- [WORK INSTRUCTION]: From the entries below, copy every line that has the word "trắng".

[STUDY MATERIAL]

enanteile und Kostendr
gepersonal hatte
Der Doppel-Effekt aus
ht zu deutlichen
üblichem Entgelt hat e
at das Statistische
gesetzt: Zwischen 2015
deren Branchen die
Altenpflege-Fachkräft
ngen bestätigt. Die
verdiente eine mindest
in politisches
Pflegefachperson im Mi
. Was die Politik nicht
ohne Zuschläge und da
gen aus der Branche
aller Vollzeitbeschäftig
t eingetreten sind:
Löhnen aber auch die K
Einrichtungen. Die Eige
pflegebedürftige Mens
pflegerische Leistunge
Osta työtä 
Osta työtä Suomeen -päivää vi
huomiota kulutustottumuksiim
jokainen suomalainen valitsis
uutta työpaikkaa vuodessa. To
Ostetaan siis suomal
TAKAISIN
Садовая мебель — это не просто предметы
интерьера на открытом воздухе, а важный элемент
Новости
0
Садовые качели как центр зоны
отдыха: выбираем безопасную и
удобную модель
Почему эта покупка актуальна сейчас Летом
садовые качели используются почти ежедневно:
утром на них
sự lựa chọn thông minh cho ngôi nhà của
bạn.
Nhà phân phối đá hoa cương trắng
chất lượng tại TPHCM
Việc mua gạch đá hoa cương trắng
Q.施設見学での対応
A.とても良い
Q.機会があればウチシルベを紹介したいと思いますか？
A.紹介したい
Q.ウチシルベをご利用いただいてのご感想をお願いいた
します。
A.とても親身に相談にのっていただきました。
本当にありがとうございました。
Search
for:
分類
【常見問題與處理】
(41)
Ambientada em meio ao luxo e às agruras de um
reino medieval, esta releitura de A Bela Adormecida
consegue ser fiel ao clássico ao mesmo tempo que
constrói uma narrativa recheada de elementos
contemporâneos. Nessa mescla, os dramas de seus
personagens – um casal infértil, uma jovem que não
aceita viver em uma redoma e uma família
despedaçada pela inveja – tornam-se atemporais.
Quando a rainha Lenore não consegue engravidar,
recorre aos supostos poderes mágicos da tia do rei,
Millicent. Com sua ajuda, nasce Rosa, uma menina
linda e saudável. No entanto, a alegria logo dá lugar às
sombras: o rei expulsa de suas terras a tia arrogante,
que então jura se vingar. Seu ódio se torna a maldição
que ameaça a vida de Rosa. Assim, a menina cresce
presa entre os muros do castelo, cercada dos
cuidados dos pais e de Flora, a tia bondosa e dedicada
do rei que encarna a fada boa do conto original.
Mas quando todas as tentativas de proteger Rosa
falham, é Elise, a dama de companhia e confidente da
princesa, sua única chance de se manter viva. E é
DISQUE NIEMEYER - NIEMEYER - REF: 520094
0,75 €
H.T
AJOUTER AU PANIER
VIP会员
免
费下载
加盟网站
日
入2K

[/STUDY MATERIAL]

- [PROBLEM SOLUTION]:
Nhà phân phối đá hoa cương trắng
Việc mua gạch đá hoa cương trắng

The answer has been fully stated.